If you want to know how soon you can be promoted, this might be a better way to frame it. Instead of portraying you as self-serving, it portrays you as a self-starter. Someone who wants to know the ins and outs of the job before committing to it. The best part, it shows you as someone who wants to evolve and grow along with the role and the company, portraying you in the best possible light.
“What other teams or department would I be working with?”
The antidote to boredom or stagnation in a job is cross-functionality. Pay close attention to the answer to this question, it would help you understand how dynamic the job profile is.
This could help you weed out options, which might not be the best place for you. If you have a job with very limited cross-functional interactions, it means that you're likely to have limited options for branching out.
“What do you think are the likely challenges that would be faced by someone in this position?”
It's better to go into a job having a clear idea of what you might have to face on a day-to-day basis, rather than having an idealistic vision in your head. This is something you wouldn't be able to garner from the job description.
On the other hand, once your query has been answered, it would allow you to bring up similar challenges that you've handled in the past; further highlighting you as the perfect candidate!

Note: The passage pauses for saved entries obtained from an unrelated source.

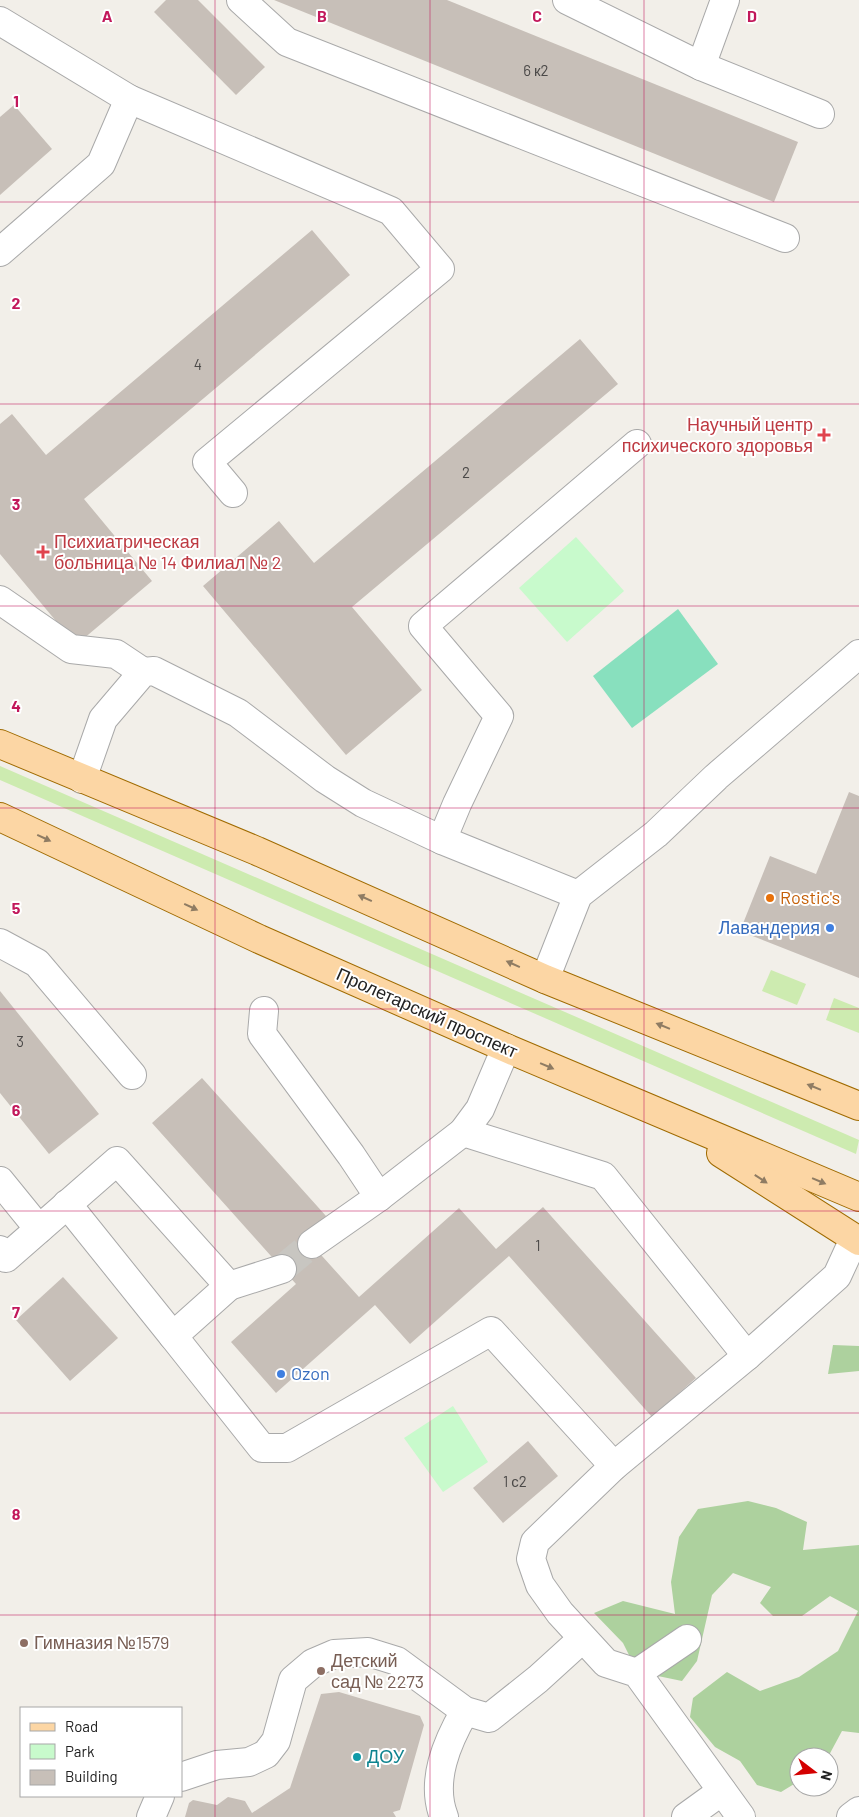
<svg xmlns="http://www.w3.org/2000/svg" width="859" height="1817" font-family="Barlow,sans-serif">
<rect width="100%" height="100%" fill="#f2efe9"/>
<g fill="#cdebb0">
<polygon points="0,766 859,1140 856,1154 0,780"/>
<polygon points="771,970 806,984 797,1005 762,991"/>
<polygon points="834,998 859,1008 859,1033 826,1020"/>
</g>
<g fill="#add19e">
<polygon points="833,1345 859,1346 859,1371 828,1374"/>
<polygon points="748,1501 776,1508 807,1522 803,1550 859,1545 859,1733 842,1731 828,1757 799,1757 799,1781 781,1792 757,1785 740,1761 715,1747 690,1717 693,1698 727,1672 760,1691 799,1677 838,1651 858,1611 830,1596 802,1616 773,1616 760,1603 771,1587 733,1573 712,1595 697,1661 682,1681 653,1675 632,1661 623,1643 594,1613 623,1601 675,1614 671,1582 679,1537 698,1509"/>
</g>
<g fill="#c8facc">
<polygon points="576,537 624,591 567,642 519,588"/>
<polygon points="453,1406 488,1462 443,1492 404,1438"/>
</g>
<polygon fill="#88e0be" points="678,609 718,664 632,728 593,676"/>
<g fill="#c7bfb8">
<polygon points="166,0 198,0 265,67 236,95 154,12"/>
<polygon points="274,0 447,0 798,142 774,202"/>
<polygon points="14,105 52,149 0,195 0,117"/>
<polygon points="312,230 350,275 84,499 152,581 76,645 0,554 0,424 12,414 46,455"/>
<polygon points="580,339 618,384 352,607 422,690 346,755 203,586 279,521 314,563"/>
<polygon points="849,792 859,796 859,978 740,931 770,856 816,874"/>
<polygon points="0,991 99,1114 49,1154 0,1093"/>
<polygon points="202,1078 326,1216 304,1236 359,1297 459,1208 496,1249 543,1207 696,1378 652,1417 509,1256 410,1344 375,1305 276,1393 231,1342 296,1284 152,1123"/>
<polygon points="63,1277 118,1338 70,1381 16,1320"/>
<polygon points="528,1441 558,1476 503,1523 473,1488"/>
<polygon points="339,1692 420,1716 424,1725 400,1810 393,1812 396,1817 185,1817 189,1803 193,1800 217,1805 228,1797 245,1801 252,1813 290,1788 321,1694"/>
</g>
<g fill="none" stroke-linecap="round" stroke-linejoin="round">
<polyline stroke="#c8c6c1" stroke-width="28" stroke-dasharray="28 14" stroke-linecap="butt" points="282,1269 312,1244"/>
<defs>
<g id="minor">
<polyline points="241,0 287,42 785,238"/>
<polyline points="567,0 701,66 820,114"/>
<polyline points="0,21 129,99 391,211 440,269 207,462 233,493"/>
<polyline points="701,66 725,0"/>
<polyline points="0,252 101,164 129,99"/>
<polyline points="0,600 71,649 116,654 143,672"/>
<polyline points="82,779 103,719 143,672 154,671 238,713 325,779 363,803 442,840 578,895"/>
<polyline points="442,840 457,804 499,716 423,626 637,444"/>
<polyline points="0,943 37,963 132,1075"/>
<polyline points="545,979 578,895 656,834 716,777 859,654"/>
<polyline points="264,1011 262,1034 351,1155 379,1197"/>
<polyline points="506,1048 480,1109 463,1132 603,1176 747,1356"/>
<polyline points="0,1181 39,1229"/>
<polyline points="67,1204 173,1336"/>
<polyline points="312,1244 379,1197 463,1132"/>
<polyline points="0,1250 6,1258 117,1161 229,1286 173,1336 262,1448 287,1448 491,1331 614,1466"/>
<polyline points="229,1286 282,1269"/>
<polyline points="637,1673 687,1639"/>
<polyline points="181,1777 217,1765 249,1762 266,1754 276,1741 293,1680 313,1663 334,1654 368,1652 397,1661 465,1711 489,1718 538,1679 582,1639"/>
<polyline points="151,1817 160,1796"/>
<path d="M444,1817c-14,-36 3,-75 21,-106"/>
<polyline points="686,1817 722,1791"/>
<polyline points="741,1817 637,1673 606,1663 560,1613 540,1585 531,1559 535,1542 614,1466 747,1356 837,1276 854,1239"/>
<polyline points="851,1817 859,1811"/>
</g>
<g id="major">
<polyline points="0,744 257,851 545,979 859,1106"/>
<polyline points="0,817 259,939 506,1048 859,1197"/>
<polyline points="721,1153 859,1241"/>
</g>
</defs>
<use href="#minor" stroke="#a9a9a9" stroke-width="30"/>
<use href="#major" stroke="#a06b00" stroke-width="30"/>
<use href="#minor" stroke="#fff" stroke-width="28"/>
<use href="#major" stroke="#fcd6a4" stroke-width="28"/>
</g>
<defs><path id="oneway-solid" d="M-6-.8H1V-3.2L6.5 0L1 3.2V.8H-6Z" transform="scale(1.25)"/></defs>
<g fill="#8f7c63">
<use href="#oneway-solid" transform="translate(44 838) rotate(25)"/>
<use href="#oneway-solid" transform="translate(365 898) rotate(-156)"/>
<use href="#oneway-solid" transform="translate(191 907) rotate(25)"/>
<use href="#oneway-solid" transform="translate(513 964) rotate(-156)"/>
<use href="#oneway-solid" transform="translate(663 1026) rotate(-158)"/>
<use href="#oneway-solid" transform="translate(547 1066) rotate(23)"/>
<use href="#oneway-solid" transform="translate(814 1087) rotate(-158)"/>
<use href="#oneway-solid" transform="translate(761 1179) rotate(33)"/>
<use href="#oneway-solid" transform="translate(819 1181) rotate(23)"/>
</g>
<path fill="none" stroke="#c2185b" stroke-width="1" stroke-opacity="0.55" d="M215,0v1817M430,0v1817M644,0v1817M0,202h859M0,404h859M0,606h859M0,808h859M0,1009h859M0,1211h859M0,1413h859M0,1615h859"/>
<g fill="#e0444e" stroke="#fff" stroke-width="2">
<path d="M821.5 427.5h5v5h5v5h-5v5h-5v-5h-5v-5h5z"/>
<path d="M40.5 544.5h5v5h5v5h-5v5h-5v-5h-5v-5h5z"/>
</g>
<circle fill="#e8710a" stroke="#fff" stroke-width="2" cx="770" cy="898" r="5"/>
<g fill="#3f7fe0" stroke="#fff" stroke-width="2">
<circle cx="830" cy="928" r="5"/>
<circle cx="281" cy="1374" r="5"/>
</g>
<g fill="#8d6e63" stroke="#fff" stroke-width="2">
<circle cx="24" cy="1643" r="5"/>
<circle cx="321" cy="1671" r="5"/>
</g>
<circle fill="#0f9aa8" stroke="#fff" stroke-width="2" cx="357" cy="1757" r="5"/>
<g text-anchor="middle" stroke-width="4" stroke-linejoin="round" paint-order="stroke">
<g font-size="15" fill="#4b4948">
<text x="536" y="76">6 к2</text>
<text x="198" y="370">4</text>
<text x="466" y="478">2</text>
<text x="20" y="1047">3</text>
<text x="538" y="1251">1</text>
<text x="515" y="1487">1 с2</text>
</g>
<g font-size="18" fill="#be3a42" stroke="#fff" text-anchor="end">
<text x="813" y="431">Научный центр<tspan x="813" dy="21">психического здоровья</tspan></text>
<text x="54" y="548" text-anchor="start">Психиатрическая<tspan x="54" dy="21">больница № 14 Филиал № 2</tspan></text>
</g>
<g font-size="18" fill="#c56008" stroke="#fff" text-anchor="start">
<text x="780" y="904">Rostic's</text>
</g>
<g font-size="18" fill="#366cbe" stroke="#fff" text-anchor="end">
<text x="820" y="934">Лавандерия</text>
<text x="291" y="1380" text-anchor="start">Ozon</text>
</g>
<g font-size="18" fill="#222" stroke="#fff">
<text transform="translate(427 1013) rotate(24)" y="6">Пролетарский проспект</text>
</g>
<g font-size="18" fill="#785e54" stroke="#fff" text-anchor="start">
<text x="34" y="1649">Гимназия №1579</text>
<text x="331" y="1667">Детский<tspan x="331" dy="21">сад № 2273</tspan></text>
</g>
<g font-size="18" fill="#0d838f" stroke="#fff" text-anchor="start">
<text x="367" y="1763">ДОУ</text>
</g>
</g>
<g font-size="16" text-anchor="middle" font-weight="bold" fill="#c2185b" stroke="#fff" stroke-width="4" stroke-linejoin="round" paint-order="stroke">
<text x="107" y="22">A</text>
<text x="322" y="22">B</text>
<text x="537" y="22">C</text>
<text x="752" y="22">D</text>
<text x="16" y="107">1</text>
<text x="16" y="309">2</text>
<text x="16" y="510">3</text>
<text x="16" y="712">4</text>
<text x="16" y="914">5</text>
<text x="16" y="1116">6</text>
<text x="16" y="1318">7</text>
<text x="16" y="1520">8</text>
</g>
<rect x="20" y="1707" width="162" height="90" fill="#ffffff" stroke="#a7a7a7"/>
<rect x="30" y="1723" width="25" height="8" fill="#fcd6a4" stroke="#a7a7a7"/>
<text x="65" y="1732" font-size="15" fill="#222222">Road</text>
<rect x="30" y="1744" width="25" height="15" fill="#c8facc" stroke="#a7a7a7"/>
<text x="65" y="1757" font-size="15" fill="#222222">Park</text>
<rect x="30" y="1770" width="25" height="15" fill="#c7bfb8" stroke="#a7a7a7"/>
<text x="65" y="1782" font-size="15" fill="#222222">Building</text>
<g transform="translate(814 1772) rotate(106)"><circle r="24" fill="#ffffff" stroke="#a7a7a7"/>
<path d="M0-4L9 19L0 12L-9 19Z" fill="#d40000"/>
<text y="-8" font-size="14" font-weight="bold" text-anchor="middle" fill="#222222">N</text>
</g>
</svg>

“What are the benchmarks for measuring success in this role?”
A question like this might not seem necessary for a role in the domain of business development or sales, where quantitative benchmark can help one judge their performance. But it is certainly a great question for someone who is joining a department like human resources or communication. It would give you an insight as to what is it that you would be required to do to excel at this job and help you assess if you are up for it.
“What is it that you love about your job here?”
Your success in the interview also depends on how well you can engage the interviewer. To be able to do that, you need to establish a rapport with them. You can do that by asking this question. This will also allow you to suss out any red flags. If the interviewer is very forthcoming with their answer and is eager to tell you about the company and its culture, then that's great.
However, if you see the interviewer coming up with vague answers or offering uncomfortable silence, that could be a sign of a problem. All the more reason for you to pose this question!
“What are the company’s views/ policies regarding …?”
Put the things that matter to you in this blank. Perhaps, you love travelling, so you would like to work for a company that is not stingy about vacation days. Maybe you are a single parent, so you often need to work from home.
Maybe you are someone who thrives in a flat-structure company, where approachability is key. Whatever is a serious concern for you, now’s the time to raise it. After all, you would be spending upwards of 8 hours a day in this place, it’s only right that you select the one that’s best suited to your long-term goals.
“Could you give me an idea about the time you will take for the next steps?”
Of course, if nothing comes to your mind, then this practical question is still a better answer than simply saying no. This would give you an estimate about the time the company might take to respond, which could save you the trouble of staring at your phone, waiting for it to ring.
Now that you’ve gone through these responses, remember, it’s never a good idea to not ask questions at the interview. You should seize this opportunity and enquire about the aspects of the job that might not be readily apparent. Not only will it impress the interviewer, but it will also help you make an informed choice.